Yesterday and this morning, something simple happened — and it filled me with a kind of happiness that’s hard to explain.
Before the sun went down last night, I left a few apple slices outside for the bunnies that visit my yard. This morning, the slices were gone. A tiny thing, I know. But the sight of those empty spots in the yard made my heart happy in a way I didn’t expect.
And then I saw them — the bunnies themselves, still here, still choosing my yard as a place of safety. I cut another apple, carried it outside, and a few minutes later watched one of them nibbling away. It felt like a quiet exchange of trust. A conversation without words.
For most of my life, I’ve been someone who finds peace in serving others — even the smallest, furriest creatures. I’m finally beginning to understand that this isn’t a flaw or an over-sensitivity. It’s who I am. My heart is huge, and I’m learning to love that truth instead of shrinking from it.

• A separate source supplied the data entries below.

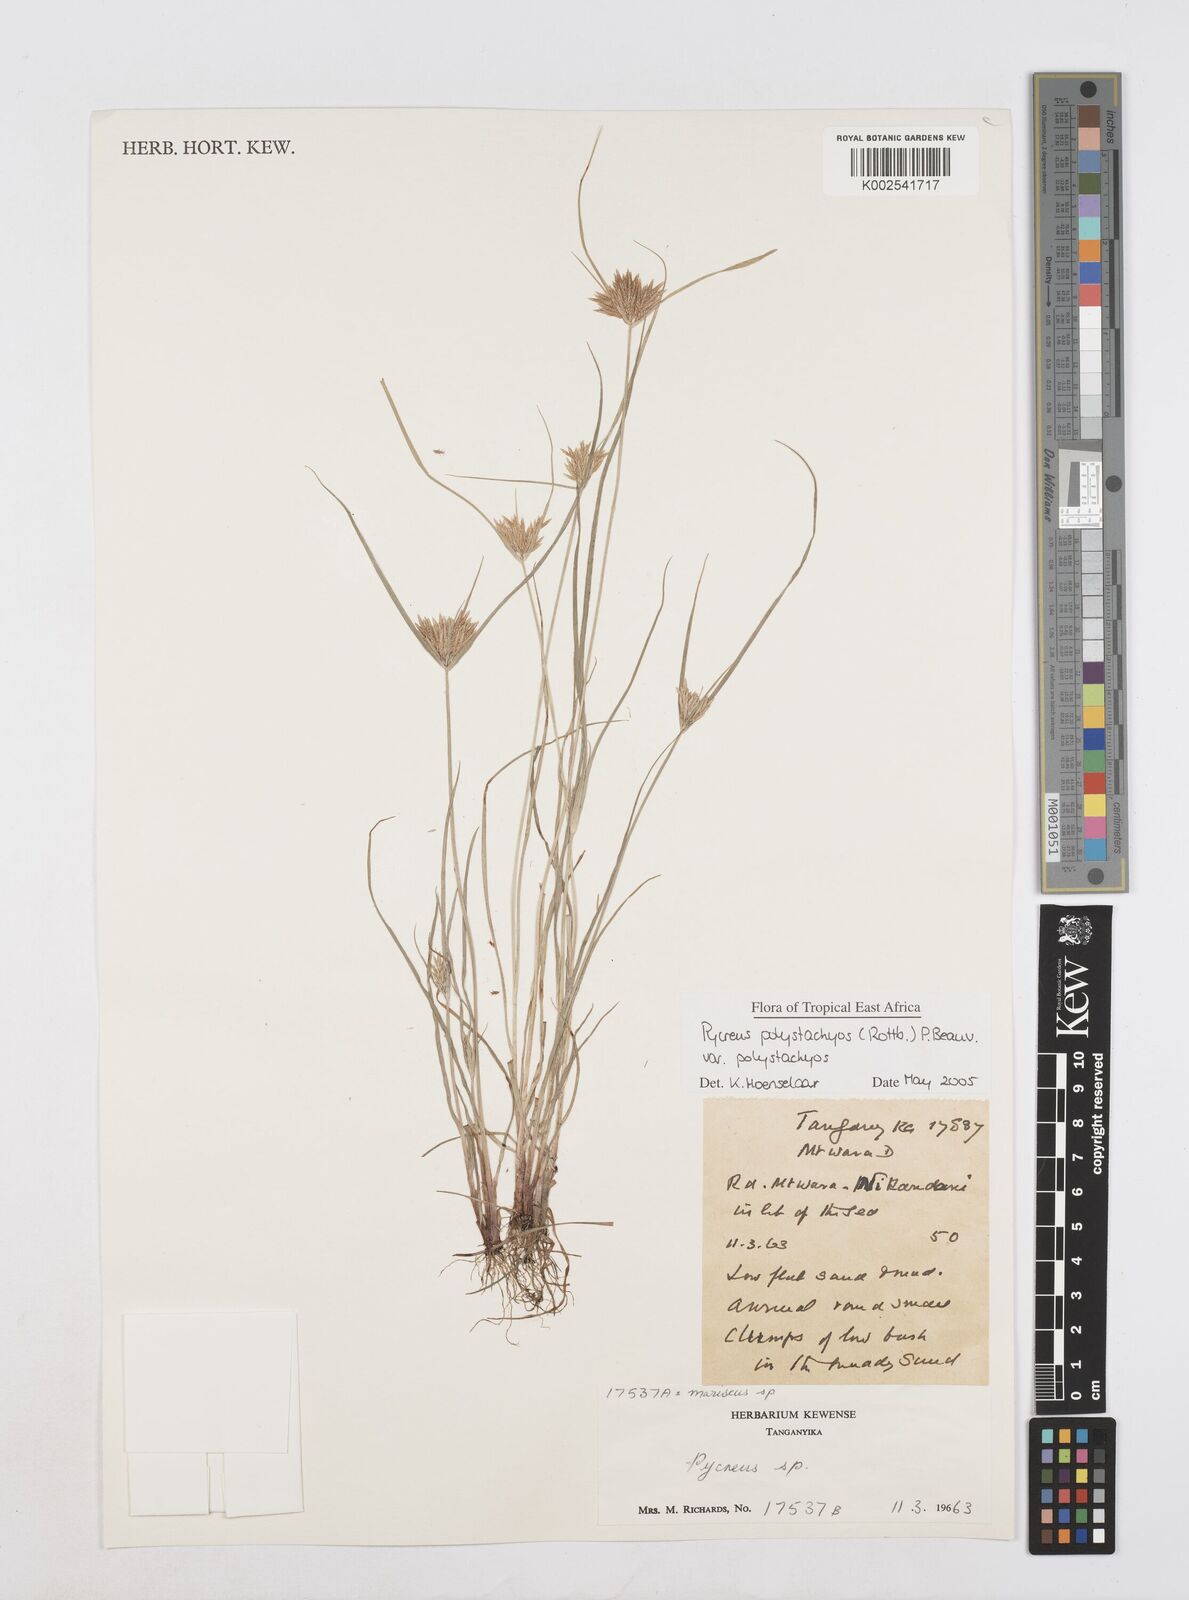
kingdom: Plantae
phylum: Tracheophyta
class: Liliopsida
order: Poales
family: Cyperaceae
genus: Cyperus
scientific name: Cyperus polystachyos
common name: Bunchy flat sedge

And then, as if the universe wanted to underline the message, I was listening to a medium I follow on YouTube pull my spirit animal from her deck. Three guesses what she pulled.
A rabbit.
Of course.
Sometimes the signs are gentle. Sometimes they hop right into your morning.
What I’m learning — slowly, tenderly — is to love myself for the soul I’ve always been. To forgive the years I spent disconnected from that truth. To recognize that the environment I lived in shaped my self‑perception, but it never changed my essence.
I accept those experiences now. I understand myself more clearly. And I’m becoming intentional about where my energy goes and what I allow into my inner world.
Today, I feel divinely protected. Today, I feel grateful. Today, I plan to share the wisdom I’ve earned the hard way — not from a place of performance, but from presence.
Sometimes the smallest joys are the ones that remind us who we really are.